Arnold geht beim Thema Einsparungen noch weiter. Man werde „Abstriche bei den Standards“ machen, sagte er. So werde das teure Schleifen von Schienen reduziert. Die Stadtbahnen könnten dadurch in Kurven lauter werden „und es kann dazu führen, dass wir Schienen früher ersetzen müssen“, benannte Arnold die Kehrseite der Einsparung. Der Technik-Chef stimmte die Fahrgäste auch darauf ein, dass es „künftig bei Tariferhöhungen kein besseres Leistungsangebot“ geben könne. Zum Aufschlag 2015 (im Durchschnitt plus 2,9 Prozent höhere Fahrpreise) gibt es zum Fahrplanwechsel am 14. Dezember bei fast allen Stadtbahnen (außer U 5 und U 8) einen längeren 10-Minuten-Takt bis etwa 20.30 Uhr. Auch die Busse auf etlichen Linien fahren häufiger.
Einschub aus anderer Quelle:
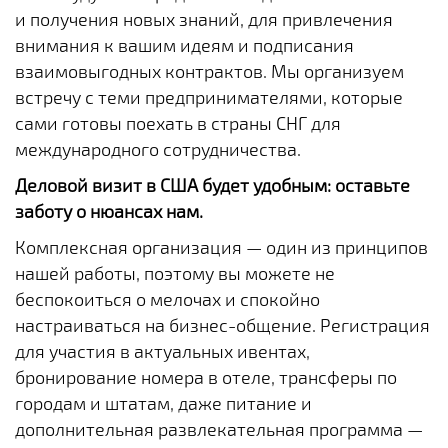
и получения новых знаний, для привлечения
внимания к вашим идеям и подписания
взаимовыгодных контрактов. Мы организуем
встречу с теми предпринимателями, которые
сами готовы поехать в страны СНГ для
международного сотрудничества.
Деловой визит в США будет удобным: оставьте
заботу о нюансах нам.
Комплексная организация — один из принципов
нашей работы, поэтому вы можете не
беспокоиться о мелочах и спокойно
настраиваться на бизнес-общение. Регистрация
для участия в актуальных ивентах,
бронирование номера в отеле, трансферы по
городам и штатам, даже питание и
дополнительная развлекательная программа —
Bisher, so Arnold, habe die SSB zu den Aufschlägen „immer ein ordentliches Paket an Verbesserungen geschnürt“. Diese werde es „nicht mehr geben können“. Mit dem Ende der Projektlaufzeit für den Wasserstoffbus zum Flughafen werde man über die Fortführung oder Einstellung des Angebots reden. Auch dem Wunsch der Killesberg-Bewohner nach einer Rückkehr zum 10-Minuten-Takt der Stadtbahn (jetzt 20 Minuten) erteilte Arnold eine Absage: „Das würde uns jedes Jahr 2,3 Millionen Euro kosten!“ Bisher habe die Kommunalpolitik im Stuttgarter Rathaus „jede Tariferhöhung mit der Erwartung von Angebotsausweitungen verbunden“.

Für den scheidenden Finanzvorstand Jörn Meier-Berberich steht die gesamte Branche „vor dem Wendepunkt“. Der Erneuerungsbedarf aus den hohen Infrastruktur-Investitionen in den 70er-Jahren treffe alle Nahverkehrsbetriebe. Nicht alle aber registrieren eine so hohe Nachfrage wie die SSB. 2014 werde ein „extrem erfolgreiches Jahr“ mit gegenüber 2013 rund 2,5 Prozent mehr Fahrgästen und fünf Prozent höheren Einnahmen. Deutlich zugelegt hätten die Abos und das Firmenticket, von dem 28 600 statt 21 700 verkauft werden konnten.